Usefully, environmentalist Anna Pigott took matters in an anti-capitalist direction in a recent publication:

By naming capitalism as a root cause, on the other hand, we identify a particular set of practices and ideas that are by no means permanent nor inherent to the condition of being human. In doing so, we learn to see that things could be otherwise. There is a power to naming something in order to expose it.

In this regard, Pigott also references environmentalist Rebecca Solnit:

Calling things by their true names cuts through the lies that excuse, buffer, muddle, disguise, avoid or encourage inaction, indifference, obliviousness. It’s not all there is to changing the world, but it’s a key step.

Pigott is more astute politically than those who cooked up the Green New Deal.

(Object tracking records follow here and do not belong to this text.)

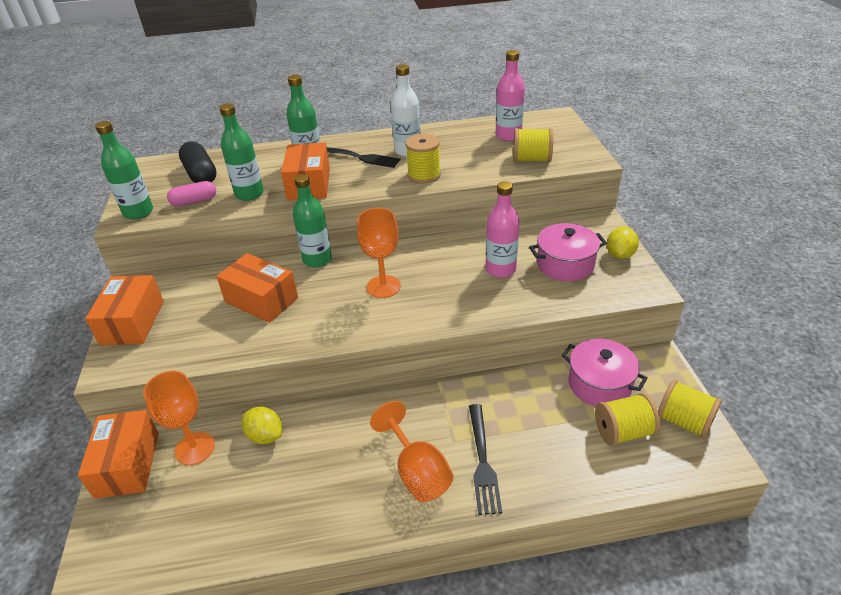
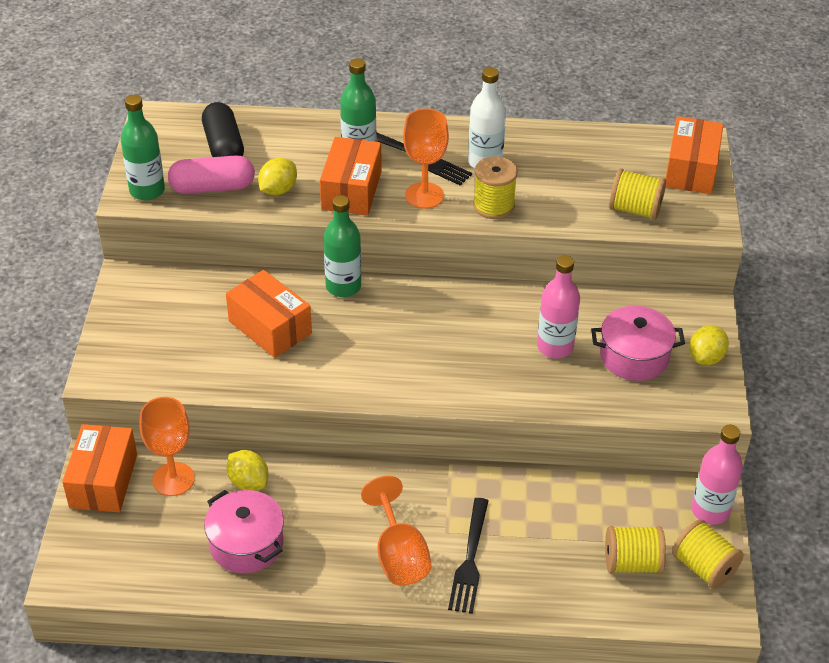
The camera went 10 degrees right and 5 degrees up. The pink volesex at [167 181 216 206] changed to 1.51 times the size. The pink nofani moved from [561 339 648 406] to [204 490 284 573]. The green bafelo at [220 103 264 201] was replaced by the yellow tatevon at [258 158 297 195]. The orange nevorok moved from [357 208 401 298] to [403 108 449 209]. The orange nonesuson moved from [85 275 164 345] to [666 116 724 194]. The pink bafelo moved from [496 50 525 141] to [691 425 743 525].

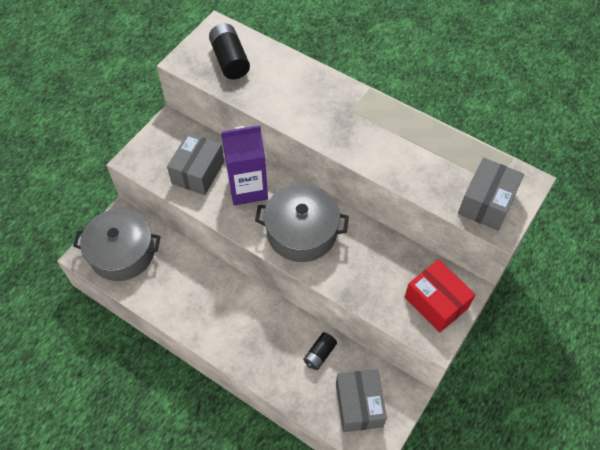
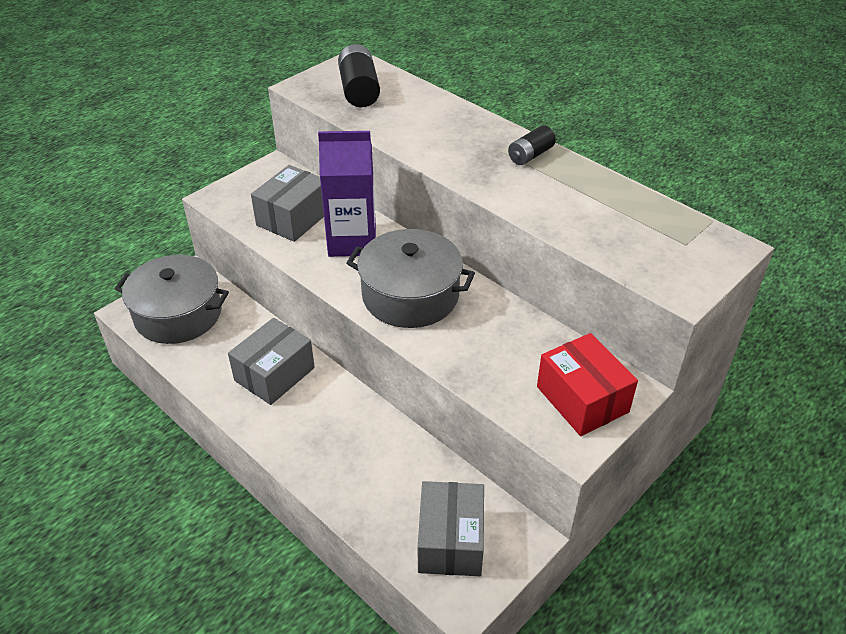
The camera went 10 degrees right and 15 degrees down. The grey nonesuson moved from [458 157 524 231] to [228 318 315 405]. The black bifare moved from [303 332 337 370] to [508 125 556 165].

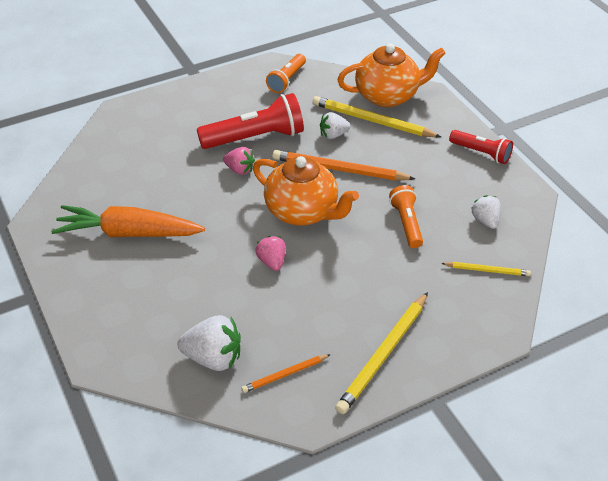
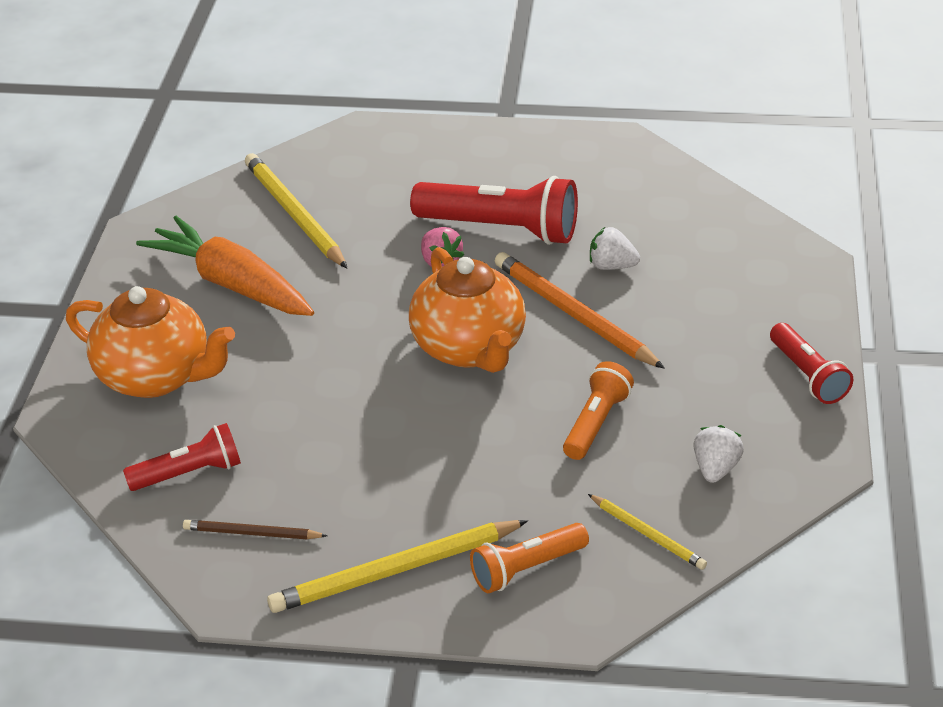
The camera went 35 degrees right and 5 degrees down. The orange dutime moved from [337 43 446 107] to [66 286 235 398]. The white kalogotol at [178 315 241 371] was replaced by the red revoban at [123 423 241 491]. The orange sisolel at [241 354 331 393] became the brown sisolel at [183 520 327 540]. The yellow sisolel moved from [313 96 441 137] to [245 153 347 268]. The orange revoban moved from [266 54 306 93] to [470 523 589 593]. The pink kalogotol at [255 236 286 271] disappeared.

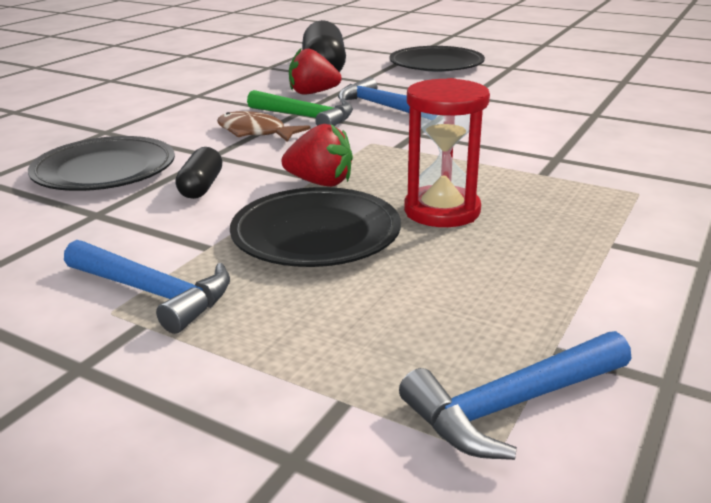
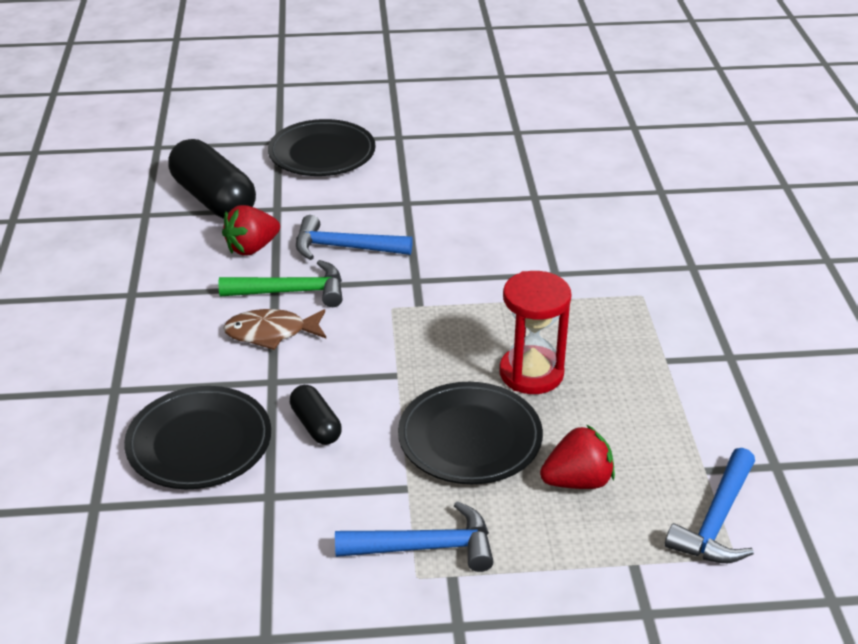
The camera went 35 degrees left and 10 degrees up. The red kalogotol moved from [281 124 353 187] to [540 424 615 489].

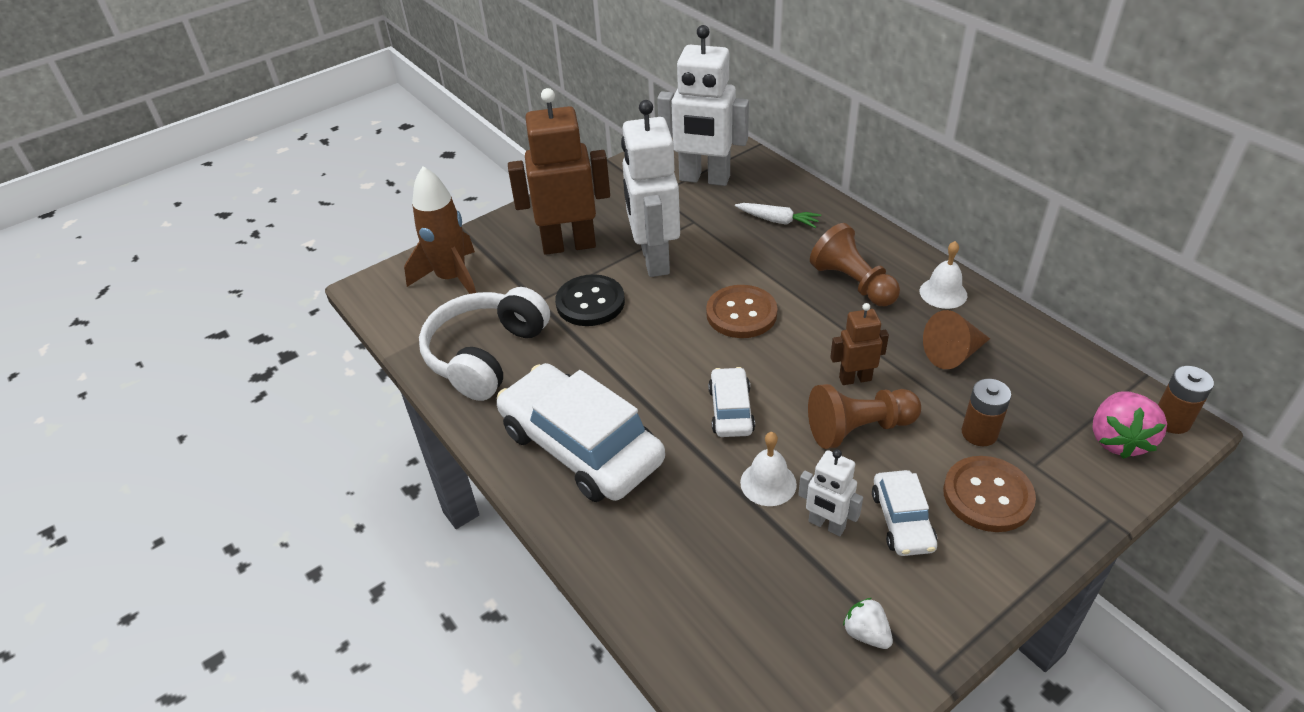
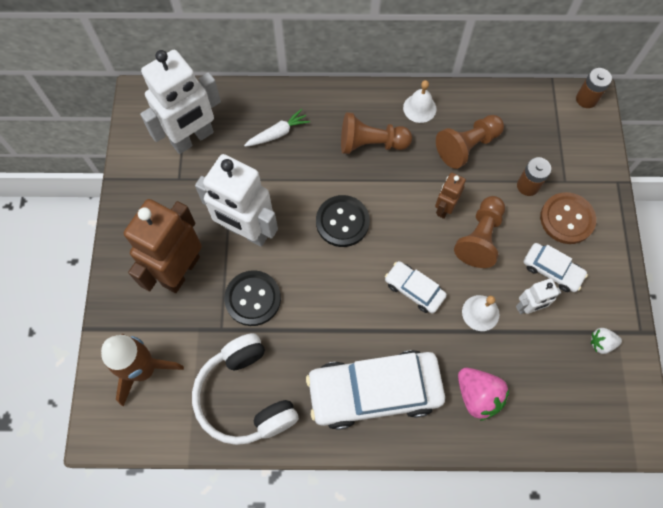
The camera went 55 degrees left and 25 degrees up. The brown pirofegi at [706 285 778 338] became the black pirofegi at [316 195 370 247]. The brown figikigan at [923 310 990 369] was replaced by the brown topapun at [436 115 504 169]. The pink kalogotol moved from [1092 391 1167 459] to [458 368 509 421].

On its ‘Our demands’ page the UK franchise makes no mention of capitalism, socialism, or class society, simply coming out with trite nostrums. For example, “We know from our history that as a society we can work together against the odds and win.” In other words, class collaboration, merely “tackling climate change” (in one country!), and most mendaciously of all a deal for “people and families” that will mean “putting power back in their hands.” When have we ever had power? Whatever cloud cuckoo land these Green New Dealers inhabit - it does not seem to be the class-riven world in which the rest of us live.

Labour’s 2019 general election manifesto asserted that its policy of a “Green Industrial Revolution is complemented by our Plan for Nature”. But this ‘plan’ puts forward only what capitalism can accept. It includes milk-and-water proposals, such as legally binding targets to drive the restoration of species and habitats; a programme of tree planting; funding frontline environment agencies; creating new national parks and protected areas; and making sure that administrative decisions accord with environmental and nature-recovery obligations. As for waste treatment, the manifesto is completely inadequate even in its own terms. It evidently was intended to have no truck with socialist solutions. Amazingly, some purportedly on the left saw this as a door to socialism.

The next step is to deepen, solidify and generalise an understanding of capitalism’s responsibility for environmental and biodiversity destruction. Loss of biodiversity and other environmental disasters, including climate change, sorely affect and will continue to affect the whole of humanity, while capitalism lasts (and for some time afterwards). Capitalism is far from being able to solve these problems; on the contrary, it is exacerbating them with every year that passes. Its unending thirst for profit, not the needs of humanity and the planet, prioritises the task before us: the current system must go.

It is central for the continuation of life itself that we destroy capitalism and embark on the road to socialism and communism on a global scale.